Source material Start Marker

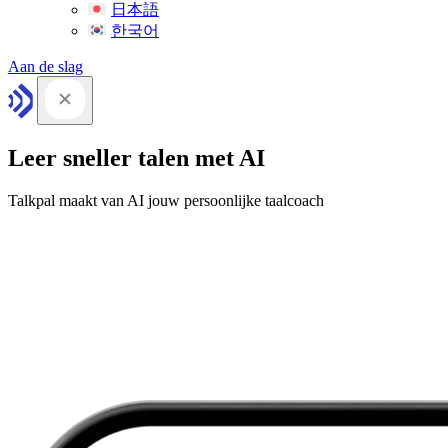
日本語
한국어
Aan de slag
Leer sneller talen met AI
Talkpal maakt van AI jouw persoonlijke taalcoach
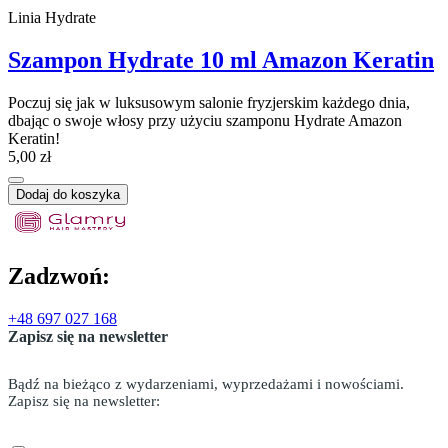
Linia Hydrate
Szampon Hydrate 10 ml Amazon Keratin
Poczuj się jak w luksusowym salonie fryzjerskim każdego dnia,
dbając o swoje włosy przy użyciu szamponu Hydrate Amazon
Keratin!
5,00 zł
Dodaj do koszyka
Zadzwoń:
+48 697 027 168
Zapisz się na newsletter
Bądź na bieżąco z wydarzeniami, wyprzedażami i nowościami.
Zapisz się na newsletter:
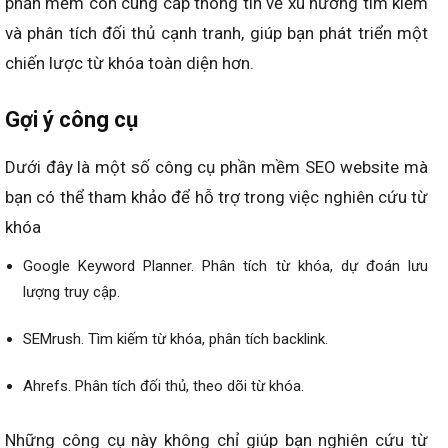
phần mềm còn cung cấp thông tin về xu hướng tìm kiếm
và phân tích đối thủ cạnh tranh, giúp bạn phát triển một
chiến lược từ khóa toàn diện hơn.
Gợi ý công cụ
Dưới đây là một số công cụ phần mềm SEO website mà
bạn có thể tham khảo để hỗ trợ trong việc nghiên cứu từ
khóa
Google Keyword Planner. Phân tích từ khóa, dự đoán lưu
lượng truy cập.
SEMrush. Tìm kiếm từ khóa, phân tích backlink.
Ahrefs. Phân tích đối thủ, theo dõi từ khóa.
Những công cụ này không chỉ giúp bạn nghiên cứu từ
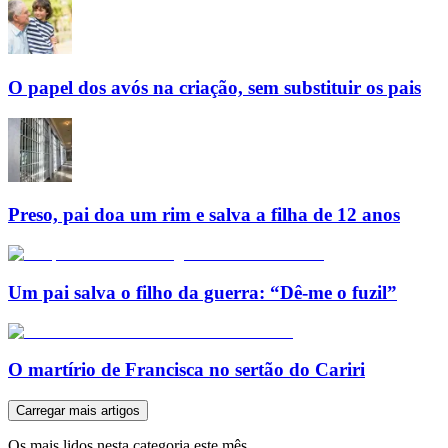
O papel dos avós na criação, sem substituir os pais
Preso, pai doa um rim e salva a filha de 12 anos
Um pai salva o filho da guerra: “Dê-me o fuzil”
O martírio de Francisca no sertão do Cariri
Carregar mais artigos
Os mais lidos nesta categoria este mês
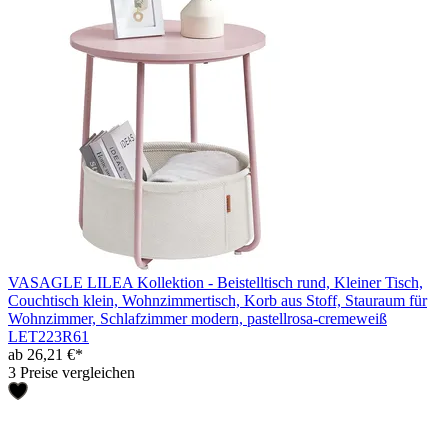
VASAGLE LILEA Kollektion - Beistelltisch rund, Kleiner Tisch,
Couchtisch klein, Wohnzimmertisch, Korb aus Stoff, Stauraum für
Wohnzimmer, Schlafzimmer modern, pastellrosa-cremeweiß
LET223R61
ab 26,21 €*
3 Preise vergleichen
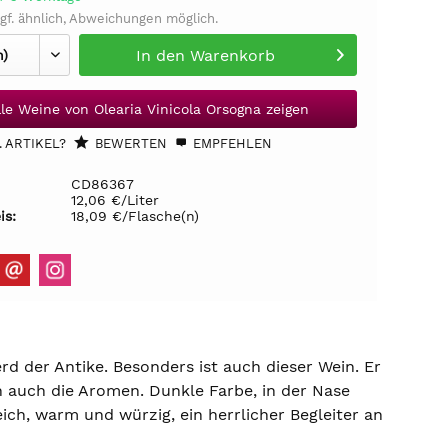
gf. ähnlich, Abweichungen möglich.
In den
Warenkorb
lle Weine von Olearia Vinicola Orsogna zeigen
 ARTIKEL?
BEWERTEN
EMPFEHLEN
CD86367
12,06 €/Liter
is:
18,09 €/Flasche(n)
 der Antike. Besonders ist auch dieser Wein. Er
ch auch die Aromen. Dunkle Farbe, in der Nase
ch, warm und würzig, ein herrlicher Begleiter an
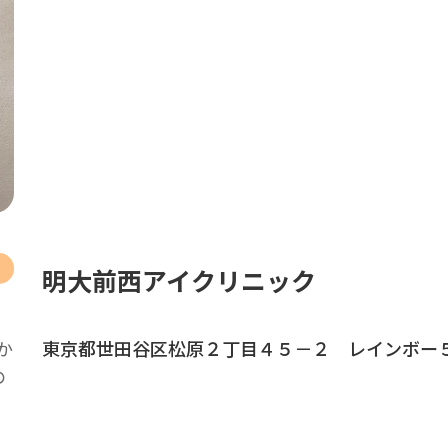
明大前西アイクリニック
か
東京都世田谷区松原２丁目４５－２ レインボー５
の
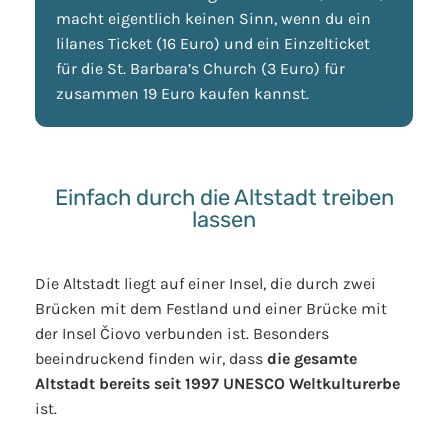
macht eigentlich keinen Sinn, wenn du ein
lilanes Ticket (16 Euro) und ein Einzelticket
für die St. Barbara’s Church (3 Euro) für
zusammen 19 Euro kaufen kannst.
Einfach durch die Altstadt treiben
lassen
Die Altstadt liegt auf einer Insel, die durch zwei
Brücken mit dem Festland und einer Brücke mit
der Insel Čiovo verbunden ist. Besonders
beeindruckend finden wir, dass
die gesamte
Altstadt bereits seit 1997 UNESCO Weltkulturerbe
ist.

Source material End Marker

Task statement — The copy must match the listing above exactly but contain no pictures.

Your response —
日本語
한국어
Aan de slag
Leer sneller talen met AI
Talkpal maakt van AI jouw persoonlijke taalcoach
Linia Hydrate
Szampon Hydrate 10 ml Amazon Keratin
Poczuj się jak w luksusowym salonie fryzjerskim każdego dnia,
dbając o swoje włosy przy użyciu szamponu Hydrate Amazon
Keratin!
5,00 zł
Dodaj do koszyka
Zadzwoń:
+48 697 027 168
Zapisz się na newsletter
Bądź na bieżąco z wydarzeniami, wyprzedażami i nowościami.
Zapisz się na newsletter:
phần mềm còn cung cấp thông tin về xu hướng tìm kiếm
và phân tích đối thủ cạnh tranh, giúp bạn phát triển một
chiến lược từ khóa toàn diện hơn.
Gợi ý công cụ
Dưới đây là một số công cụ phần mềm SEO website mà
bạn có thể tham khảo để hỗ trợ trong việc nghiên cứu từ
khóa
Google Keyword Planner. Phân tích từ khóa, dự đoán lưu
lượng truy cập.
SEMrush. Tìm kiếm từ khóa, phân tích backlink.
Ahrefs. Phân tích đối thủ, theo dõi từ khóa.
Những công cụ này không chỉ giúp bạn nghiên cứu từ
O papel dos avós na criação, sem substituir os pais
Preso, pai doa um rim e salva a filha de 12 anos
Um pai salva o filho da guerra: “Dê-me o fuzil”
O martírio de Francisca no sertão do Cariri
Carregar mais artigos
Os mais lidos nesta categoria este mês
VASAGLE LILEA Kollektion - Beistelltisch rund, Kleiner Tisch,
Couchtisch klein, Wohnzimmertisch, Korb aus Stoff, Stauraum für
Wohnzimmer, Schlafzimmer modern, pastellrosa-cremeweiß
LET223R61
ab 26,21 €*
3 Preise vergleichen
gf. ähnlich, Abweichungen möglich.
In den
Warenkorb
lle Weine von Olearia Vinicola Orsogna zeigen
 ARTIKEL?
BEWERTEN
EMPFEHLEN
CD86367
12,06 €/Liter
is:
18,09 €/Flasche(n)
 der Antike. Besonders ist auch dieser Wein. Er
ch auch die Aromen. Dunkle Farbe, in der Nase
ch, warm und würzig, ein herrlicher Begleiter an
明大前西アイクリニック
か
東京都世田谷区松原２丁目４５－２ レインボー５
の
macht eigentlich keinen Sinn, wenn du ein
lilanes Ticket (16 Euro) und ein Einzelticket
für die St. Barbara’s Church (3 Euro) für
zusammen 19 Euro kaufen kannst.
Einfach durch die Altstadt treiben
lassen
Die Altstadt liegt auf einer Insel, die durch zwei
Brücken mit dem Festland und einer Brücke mit
der Insel Čiovo verbunden ist. Besonders
beeindruckend finden wir, dass
die gesamte
Altstadt bereits seit 1997 UNESCO Weltkulturerbe
ist.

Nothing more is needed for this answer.